All you need to know about secondary school league tables
- Published
As new-style secondary school league tables for England are published, the BBC News website takes you through the changes that are taking place this year.
How have the league tables changed?
Until this year, secondary school performance has been judged mainly by what proportion of pupils get five GCSEs at grade A*-C, including English and maths.
Instead two new measures, known as Attainment 8, external and Progress 8, external, have been adopted.
These will now be used by the government to judge whether schools are performing adequately.
Why have they been changed?
For many years, teachers and heads had complained that to judge a school by its results in five GCSEs alone was unfair, because it did not offer broader information about the ability of the pupils being taught.
Obviously if a high-achieving child comes to a school, it will not take as much effort to get them to a good GCSE grade as it would a lower-achieving child.
So schools which were working with more challenging pupils with low prior attainment were effectively marked down in the league tables, because this extra challenge was not considered.
There was also concern that the benchmark only assessed pupils who got results at grade C and above. The new measure takes into account achievement from grades A*-G.
Tap here to search for the results for your area.
What is Progress 8?
In basic terms, it aims to measure how well a school is serving its pupils by looking at where they started and where they end up.
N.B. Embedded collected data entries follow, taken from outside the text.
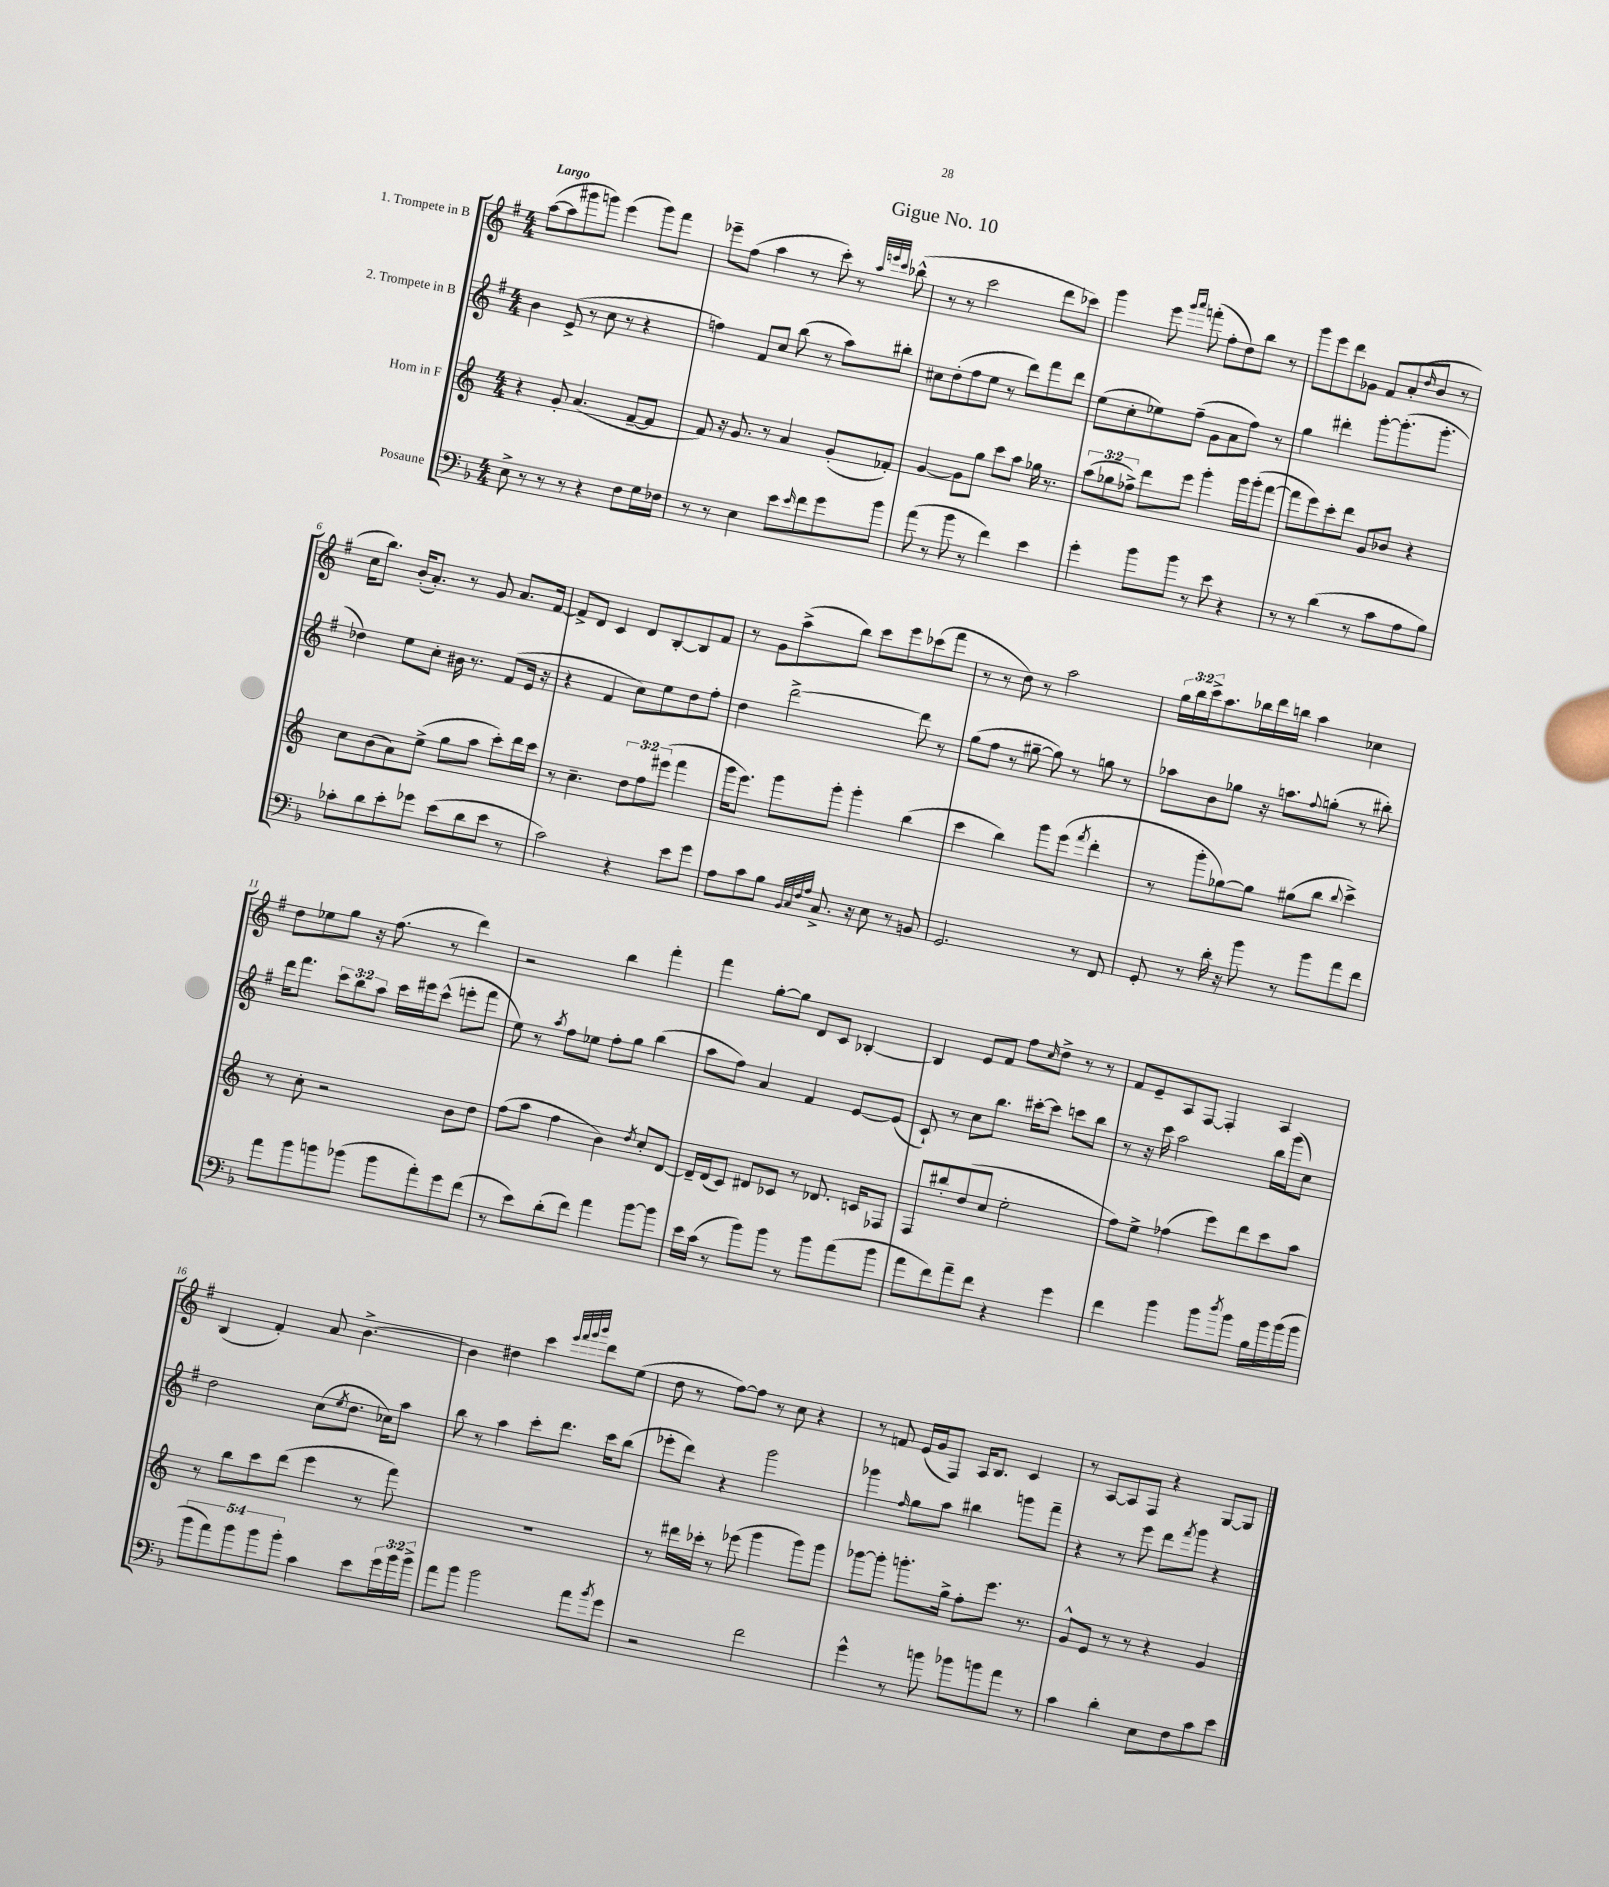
\header { title = "Gigue No. 10" }
<<
\new StaffGroup <<
\new Staff = "s0" \with { instrumentName = "1. Trompete in B" } {
    \clef treble \key g \major \numericTimeSignature \time 4/4 \override Staff.TupletNumber.text = #tuplet-number::calc-fraction-text \tempo "Largo"
    a''8~( a''8 gis'''8 g'''8) e'''4( g'''8) fis'''8 |
    ees'''8-- fis''8( a''4 r8 c'''8-.) r8 \grace { a''32 e'''32 c'''32 } bes''8-^( |
    r8 r8 c'''2 d'''8 ces'''8) |
    g'''4 e'''8 \grace { g'''16 a'''16 } f'''8-.( fis''8-. d''8) b''8 r8 |
    g'''8 e'''8 d'''8 ges'8 fis'8 a'8-.( \grace { d''16 } b'8 r8 |
    c''16 b''8.) b'16-.( a'8.-.) r8 g'8 a'8. fis'16~ |
    fis'8-> d'8 c'4 d'8 b8~-. b8 fis'8 |
    r8 g'8 a''8->( b''8) c'''8 e'''8 ces'''8( fis'''8 |
    r8 r8 d''8) r8 a''2 |
    \tuplet 3/2 { g''16 b''16 c'''16-> } a''8. bes''16 d'''16 b''16 a''4 ces''4 |
    d''8 ees''8 g''8 r16 fis''8.( r8 d'''4) |
    r2 b''4 fis'''4-. |
    fis'''4 g''8~-. g''8 d'8 c'8 bes4~-. |
    bes4 e'8 fis'8 fis''8 \grace { c''16 } d''8-> r8 r8 |
    fis'8 e'8-- a8 fis8~ fis4-. a4 |
    b4( fis'4-.) a'8 b'4.~-> |
    b'4 dis''4 c'''4 \grace { e'''32 fis'''32 g'''32 b'''32 } d'''8 e''8( |
    d''8 r8 fis''8~) fis''8 r8 c''8 r4 |
    r8 f'8 e'16( g'16 fis8) a16 b8. c'4 |
    r8 a8~ a8 fis8 r4 g8~ g8 \bar "|." |
}
\new Staff = "s1" \with { instrumentName = "2. Trompete in B" } {
    \clef treble \key g \major \numericTimeSignature \time 4/4 \override Staff.TupletNumber.text = #tuplet-number::calc-fraction-text
    b'4 e'8->( r8 c''8 r8 r4 |
    f''4) fis'8 c''8 b''8( r8 a''8) bis''8-. |
    cis''8 d''8-.( fis''8 e''8 r8 d'''8) fis'''8 d'''8 |
    e''8( c''8-. ees''8) fis''8--( g'8 a'8 fis''8) r8 |
    g''4 dis'''4-. g'''8~-. g'''8.-.( g'''8.-. |
    des''4) e''8 c''8-. bis'16 r8. fis'8( e'16 r16 |
    r4 fis'4 c''8) e''8 d''8 fis''8-. |
    d''4 d'''2~-> d'''8 r8 |
    g''8( fis''8 r8 gis''8~-- gis''8) r8 g''8 r8 |
    aes''8 b'8 ges''8 r16 a''8. \appoggiatura { fis''8 } g''8-.( r8 bis''8-.) |
    d'''16 fis'''8. \tuplet 3/2 { c'''8 b''8 a''8 } c'''16 eis'''16 c'''8-^( e'''8-. fis'''8 |
    e''8) r8 \acciaccatura { a''8 } fis''8 ees''8 fis''8-. g''8 b''4( |
    a''8 fis''8) a'4 fis'4 e'8~ e'8( |
    c'8-!) r8 c''8 b''8. cis'''16~-. cis'''8 c'''8 b''8 |
    r8 r16 c'''16 a''2 b''16 g'''16( c''8) |
    d''2 c''8( \acciaccatura { e''8 } d''8. ces''16) a''8 |
    b''8 r8 a''4 c'''8-. d'''8. c'''16 b''8( |
    ees'''8-. d'''8) r4 g'''2 |
    ges'''4 \grace { fis''16 } g''8 a''8 bis''4 g'''8 fis'''8-- |
    r4 r8 e'''8 d'''8 \acciaccatura { fis'''8 } g'''8 r4 \bar "|." |
}
\new Staff = "s2" \with { instrumentName = "Horn in F" } {
    \clef treble \key c \major \numericTimeSignature \time 4/4 \override Staff.TupletNumber.text = #tuplet-number::calc-fraction-text
    r4 g'8-. a'4.( f'8~-- f'8 |
    f'8) r16 g'8. r8 a'4 g'8-.( fes'8-.) |
    g'4~ g'8 g''8 c'''8 a''8 ges''16 r8. |
    \tuplet 3/2 { a''8( ges''8 fes''8->) } d'''8 e'''8 g'''4-. g'''16 g'''16-.( f'''8~ |
    f'''8 e'''8) c'''8-. d'''8 g'8 bes'8 r4 |
    c''8 b'8( a'8) e''8->( g''8 a''8 c'''8-.) d'''16 c'''16 |
    r8 c''4.-- \tuplet 3/2 { d''8 f''8 eis'''8( } f'''4 |
    g'''16 e'''8.) g'''8 g'''8-. g'''4-. b''4( |
    c'''4 b''4) g'''8 e'''8( \acciaccatura { f'''8 } d'''4-. |
    r8 g'''8-. ges''8~) ges''8 gis''8( b''8 \appoggiatura { b''8 } c'''4->) |
    r8 c''8-. r2 b'8 d''8 |
    f''8( a''8 f''4 b'4) \acciaccatura { d''8 } c''8-. d'8~ |
    d'16-- d'16( c'8) dis'8 ces'8 r8 des'8. c'16 fes8 |
    f8 bis''8-. d''8( c''8 e''2-. |
    f''8) e''8-> fes''4( e'''8) d'''8 c'''8 a''8 |
    r8 b''8 c'''8 d'''8( e'''4 r8 f'''8) |
    R1 |
    r8 dis'''16 ces'''16-. r8 ees'''8( g'''4 g'''8) g'''8 |
    ges'''8~ ges'''8-. g'''8.-. g''16-> f''8-. e'''8. r8. |
    g'8-^ e'8 r8 r8 r4 g'4 \bar "|." |
}
\new Staff = "s3" \with { instrumentName = "Posaune" } {
    \clef bass \key f \major \numericTimeSignature \time 4/4 \override Staff.TupletNumber.text = #tuplet-number::calc-fraction-text
    e8-> r8 r8 r8 r4 f8 g16 fes16 |
    r8 r8 e4 e'8 \grace { e'16 } f'8 g'8 bes'8 |
    a'8( r8 bes'8 r8 f'4) e'4 |
    g'4-. bes'8 bes'8 r8 e'8 r4 |
    r8 r8 d'4( r8 c'8 a8 bes8) |
    ces'8-. d'8 e'8-. ges'8 e'8( d'8 e'8 r8 |
    c'2) r4 e'8 g'8 |
    a8 c'8 bes8 \grace { bes,32 c32 f32 a32 } c8.-> r16 e8 r8 b,8 |
    g,2. r8 f,8 |
    g,8-. r8 d'16-. r16 bes'8 r8 bes'8 a'8 f'8 |
    a'8 bes'8 b'8 bes'8( bes'8 a'8-.) g'8 f'8( |
    r8 e'8) d'8-.( f'8) a'4 bes'8~ bes'8 |
    e'16 c'16( r8 bes'8) bes'8 r8 bes'8 a'8( bes'8 |
    a'8 f'8) a'8-- f'8 r4 g'4 |
    f'4 bes'4 bes'8 \acciaccatura { d''8 } bes'8 bes16 bes'16 bes'16( bes'16 |
    \tuplet 5/4 { bes'8 a'8) bes'8 bes'8 bes'8-. } c'4 e'8 \tuplet 3/2 { g'16 bes'16 bes'16-> } |
    a'8 bes'8 bes'2 a'8 \acciaccatura { bes'8 } g'8 |
    r2 f'2 |
    g'4-^ r8 b'8 bes'8 b'8 a'8 r8 |
    c'4 d'4-. e8 f8 c'8 e'8 \bar "|." |
}
>>
>>
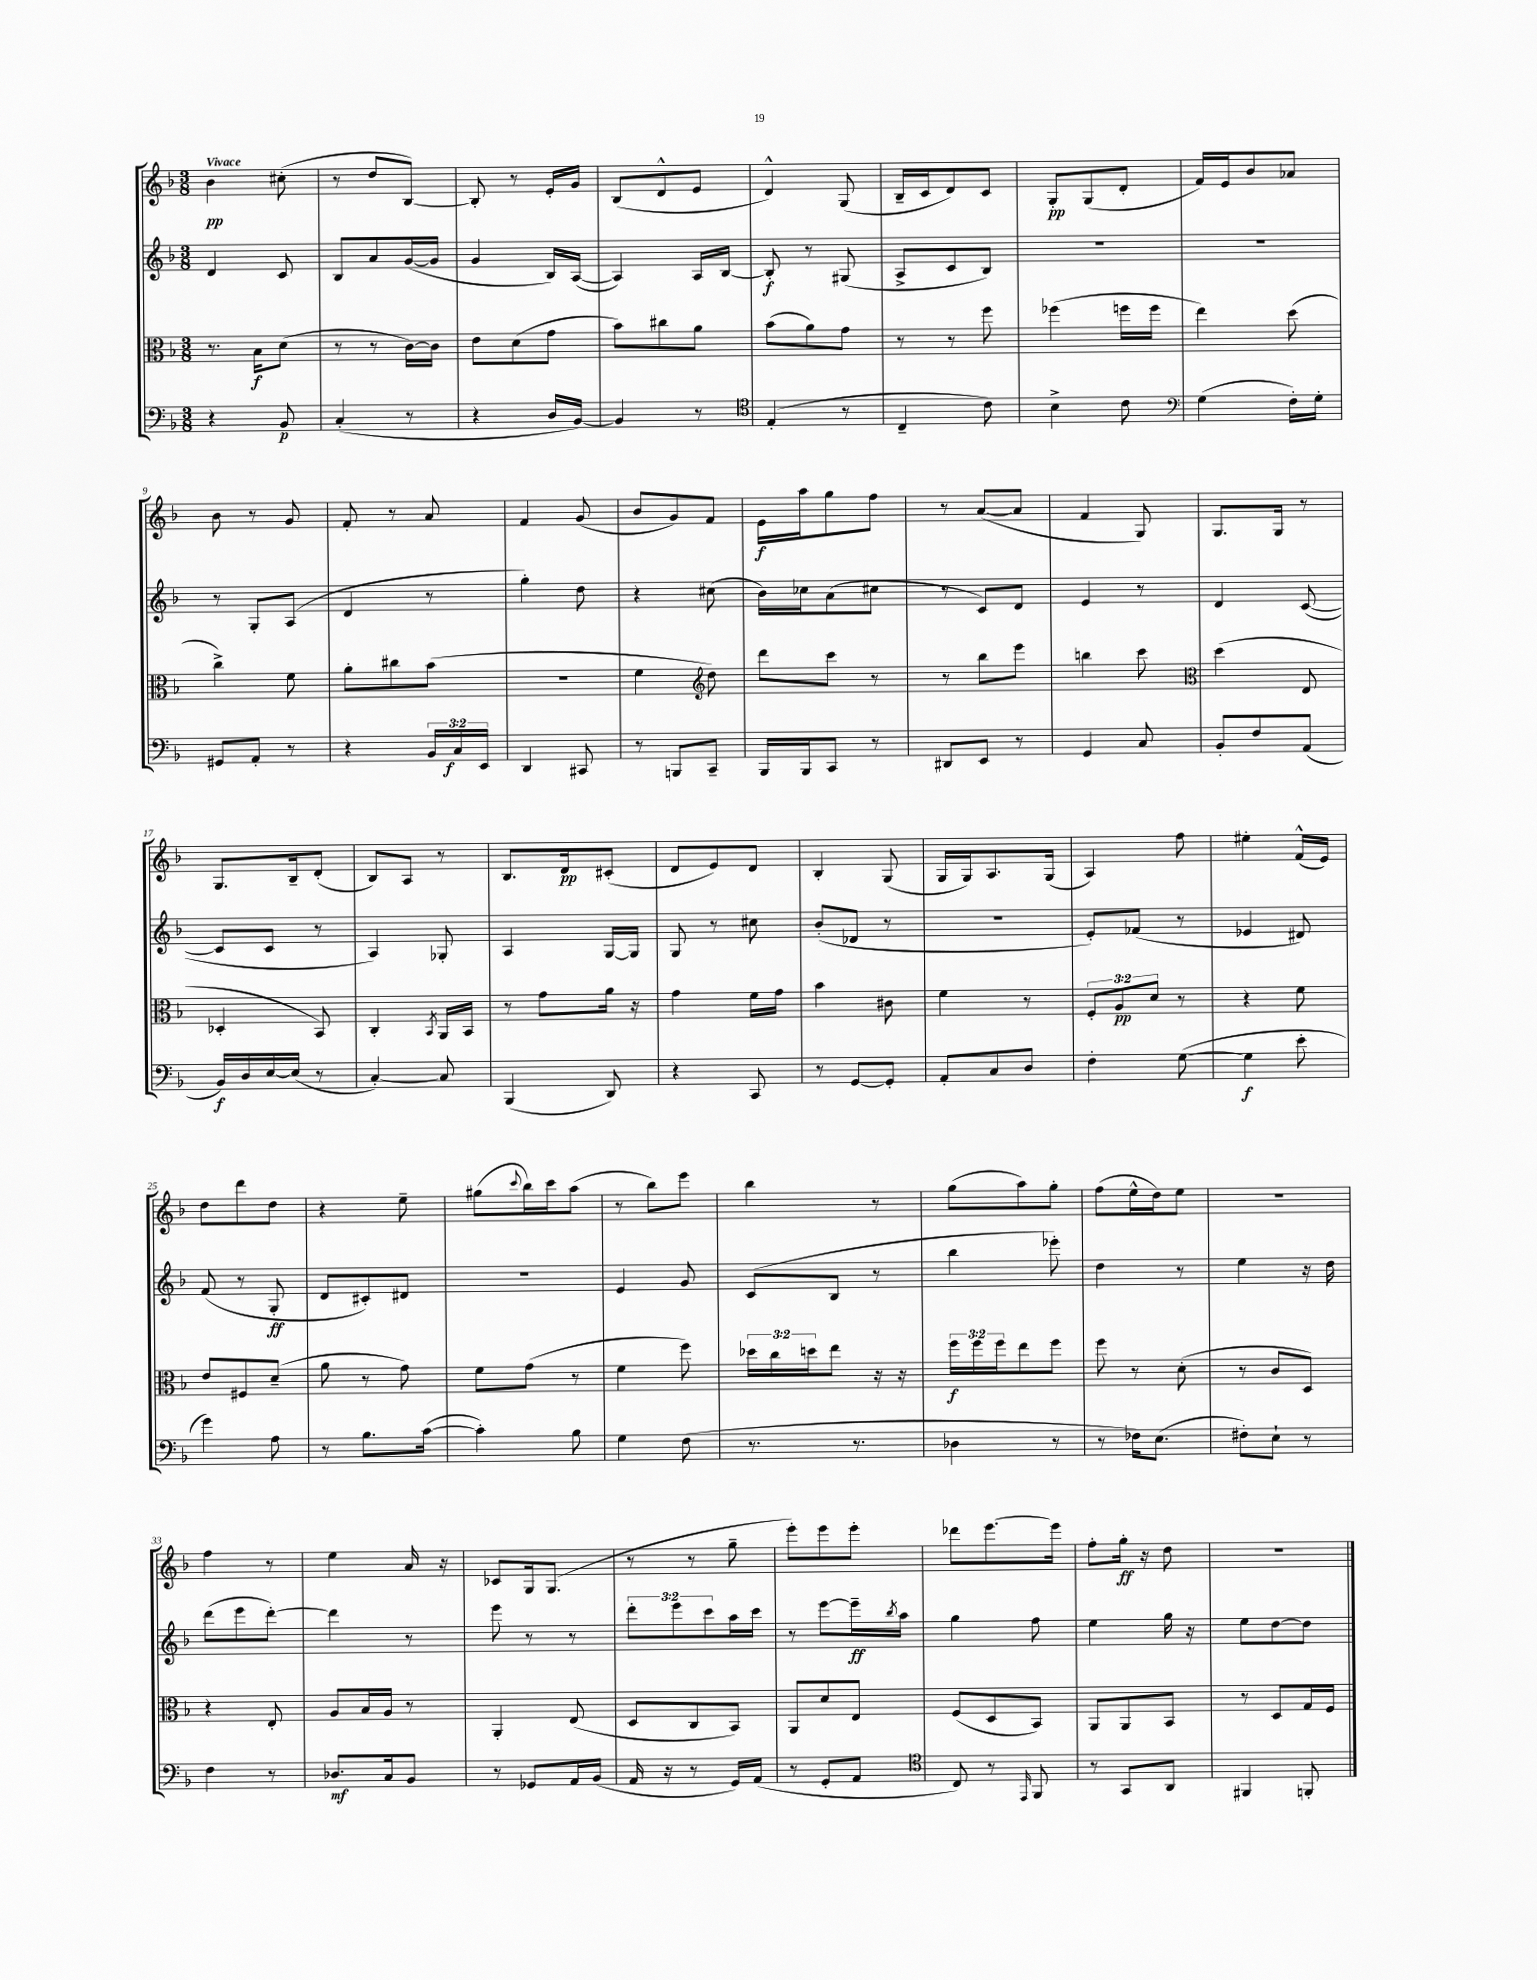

It does this by looking at attainment in eight GCSE, or equivalent, subjects from grade A*-G for each pupil.
These results are then compared against the results of other pupils who came into secondary schools nationally with the same attainment levels.
A figure for those results across the school year group is then calculated. This result is then set within confidence levels, which set out how accurate the government believes the Progress 8 score is.
Progress 8 scores generally fall somewhere between -1 and 1.
The number (which is pretty abstract to all but the statisticians, as Progress 8 scores generally fall somewhere between -1 and 1) is then placed into one of five bands:
well above average
above average
average
below average
well below average.
It is these bandings which will be of most use to parents.
What is Attainment 8?
Attainment 8 is about the raw results across individual pupils' best eight subjects.
But they are not just any old subjects. English and maths are compulsory - and worth double points.
Then there is the choice of three subjects from the English Baccalaureate, external (core academic subjects), and any other three from the DfE's approved list of qualifications - including vocational qualifications.
The results are only recorded at the school level and an average score per pupil is calculated and published.
The maximum number of points per school is 80 points per pupil. The national average across all state secondary school is 49.9 this year.
Why the move to eight subjects?
The short answer is that it is thought to be fairer to see a pupil's best achievement across a broader spectrum of subjects.
Teachers and head teachers had complained that the five good GCSEs measure was too narrow.
They also argued that the more recently introduced English Baccalaureate was too prescriptive and only relevant for the more academic students.
If attainment across a broader range of subjects are be counted, then arts subjects and vocational qualifications count for something in school accountability as well.
Will parents be baffled by the new-look tables?
This has been a key concern, because the new measures are more complicated to read than the old tables based on five GCSE scores.
Progress 8 scores are far more abstract in that they generally fall somewhere between -1 and 1.
However, there are some figures in brackets below each score on the tables which measure how confident statisticians are that the figure above is accurate.
When the DfE trialled the new measures on panels of parents, many were confused by these scores and so the banded descriptions were introduced to aid understanding.
Secondary head teachers say that while is important for parents to look at a school's Progress 8 score, they should focus broadly on the descriptions such as "above average".
Parents may also wish to look at schools' Attainment 8 scores to have an overall idea of how they perform on GCSE results.
School performance measures are used just as much by officials to monitor standards and ultimately Progress 8 is an accountability measure.
A school is considered potentially failing if its Progress 8 score falls in the well below average band.
Are these changes happening elsewhere in the UK?
No, these new measures apply to England only.
However, there have been changes in terms of school accountability recently in Wales and Scotland.
Data on how well Scottish pupils do in reading, writing and numeracy was published for the first time, as part of a new Curriculum for Excellence.
The Welsh Assembly has recently reintroduced the publication of performance information, after abolishing it in 2001, in an attempt to raise standards.
Schools are now given a colour code - green, yellow, amber or red - according to how well they are performing.
School league tables are not published in Northern Ireland.